Symptom: Server becomes slow or unresponsive with multiple victims Root Cause: Each browser instance consumes 500MB-1GB of RAM Solution: Monitor resource usage: 
# Check memory per Chrome process
ps aux | grep chrome | awk '{sum+=$6} END {print sum/1024 " MB"}'
Recommendations:
  • Remove idle browser instances promptly
  • Size server based on expected concurrent users
  • Consider 2GB RAM per simultaneous victim
  • Monitor with htop during operations

Issue: Slow Video Streaming

Symptom: Video is choppy or has high latency Root Cause:
  • Server bandwidth limitations
  • CPU saturation from multiple browser instances
  • Network congestion
Solutions: Reduce video quality: Edit broadcast.html to lower frame rate: 
getDisplayMedia({'video': {frameRate: {max: 15}}})
Reduce thumbnail frequency: Edit broadcast.html to update thumbnails less frequently: 
setInterval(function(){
  // Thumbnail generation code
}, 5000) // Changed from 2000ms to 5000ms
Scale server resources:
  • Upgrade to higher CPU count
  • Increase network bandwidth
  • Use dedicated server instead of VPS

Credential Extraction Issues

Issue: stealer.js Fails to Inject Cookies

Symptom: Browser opens but session not authenticated Root Cause:
  • Cookie domain mismatch
  • Cookie expired
  • SameSite restrictions
  • HTTPS required for Secure cookies
Diagnosis: Check extracted cookies: 
cat cuddle_abc123.json | jq '.cookies[] | {name, domain, secure, sameSite}'
Solution: Domain Mismatch: Ensure you’re navigating to correct domain that matches cookie: 
// Cookie has domain: ".example.com"
// Must navigate to: https://example.com or https://app.example.com
Expired Cookies: Extract credentials immediately after authentication, before timeout.
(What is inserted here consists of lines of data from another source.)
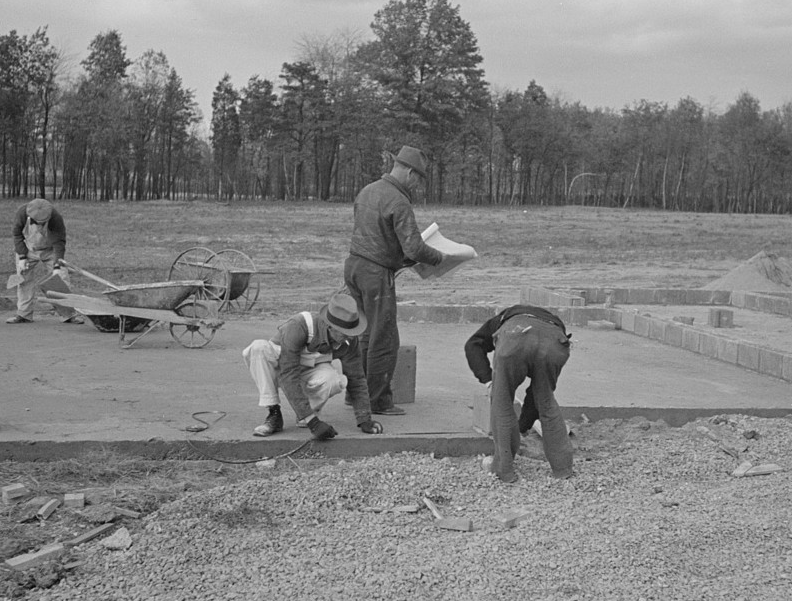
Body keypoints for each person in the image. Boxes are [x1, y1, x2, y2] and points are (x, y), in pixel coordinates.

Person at [344, 145, 461, 415]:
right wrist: (440, 258)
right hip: (375, 275)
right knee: (384, 339)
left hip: (354, 268)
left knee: (362, 334)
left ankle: (355, 395)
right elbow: (414, 249)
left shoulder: (367, 191)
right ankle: (378, 401)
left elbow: (373, 233)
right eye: (418, 179)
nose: (418, 185)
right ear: (409, 172)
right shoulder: (399, 200)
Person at [242, 294, 383, 440]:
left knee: (334, 380)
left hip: (309, 369)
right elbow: (288, 374)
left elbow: (357, 378)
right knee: (258, 348)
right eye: (346, 333)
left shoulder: (348, 341)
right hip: (281, 368)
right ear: (329, 327)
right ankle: (274, 414)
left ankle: (306, 414)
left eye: (352, 333)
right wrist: (314, 423)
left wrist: (364, 419)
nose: (351, 337)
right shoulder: (299, 326)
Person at [464, 305, 574, 483]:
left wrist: (488, 379)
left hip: (515, 337)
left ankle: (504, 469)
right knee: (546, 402)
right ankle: (562, 469)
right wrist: (523, 425)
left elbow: (472, 345)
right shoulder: (552, 320)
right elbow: (534, 398)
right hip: (554, 344)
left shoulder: (501, 320)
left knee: (502, 402)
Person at [7, 198, 78, 324]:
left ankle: (68, 314)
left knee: (62, 278)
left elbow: (59, 243)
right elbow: (17, 235)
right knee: (23, 280)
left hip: (50, 250)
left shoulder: (56, 217)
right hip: (28, 249)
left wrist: (57, 266)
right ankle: (24, 314)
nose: (40, 225)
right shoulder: (22, 213)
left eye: (43, 222)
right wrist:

Secure Cookies: Always use HTTPS when replaying sessions with secure cookies.

Issue: Browser Extension Not Working

Symptom: Extension fails to extract or inject credentials Root Cause:
  • Debugger permission denied
  • Chrome version incompatibility
  • Target tab not active
Solution: Check permissions: 
// In manifest.json
"permissions": [
  "activeTab",
  "debugger"
]
Reload extension:
  1. Navigate to chrome://extensions/
  2. Toggle extension off and back on
  3. Refresh target page
Ensure tab is active: Extension only works on the currently active tab.

Installation Issues

Issue: npm install Fails

Symptom: Errors during npm install Common Errors: “puppeteer download failed” 
# Set proxy if behind firewall
npm config set proxy http://proxy:8080
npm config set https-proxy http://proxy:8080

# Or skip Chromium download and use system Chrome
npm install --ignore-scripts
“node-gyp build failed” 
# Install build tools
sudo apt install -y build-essential python3

Issue: Docker Build Fails

Symptom: Caddy Docker build errors Solution: Check Docker installation: 
sudo docker --version
sudo docker ps
Verify Dockerfile syntax: 
cd /path/to/cuddlephish
cat Dockerfile
Try alternate DNS provider: If Gandi plugin fails, try Cloudflare: 
RUN xcaddy build \
    --with github.com/caddy-dns/cloudflare

Platform-Specific Issues

Kali Linux

Issue: Missing libraries for Chrome Solution: Uncomment the Kali-specific line in install_deps.sh: 
sudo apt install -y libx11-xcb1 libxcomposite1 ... [full line]

ARM Architecture

Issue: Puppeteer fails to download Chromium Root Cause: Official Chromium builds not available for ARM Workaround: 
# Install system Chromium
sudo apt install -y chromium-browser

# Configure Puppeteer to use system Chrome
export PUPPETEER_SKIP_CHROMIUM_DOWNLOAD=true
export PUPPETEER_EXECUTABLE_PATH=/usr/bin/chromium-browser
Feature Loss: Using system Chromium on ARM loses puppeteer-extra stealth features and may be detectable as automation.

Getting Help

If issues persist after following this guide:
  1. Gather diagnostic information:
    • Server console output (full logs)
    • Browser DevTools console errors
    • Network tab showing WebSocket and WebRTC connections
    • config.json and targets.json (redact sensitive data)
    • Steps to consistently reproduce the issue
  2. Check existing issues:
  3. Open a detailed issue:
    • Provide all diagnostic information
    • Describe expected vs. actual behavior
    • Include reproduction steps
    • Specify your platform and versions
Issue Quality: Well-documented issues with reproduction steps receive faster responses than vague “it doesn’t work” reports.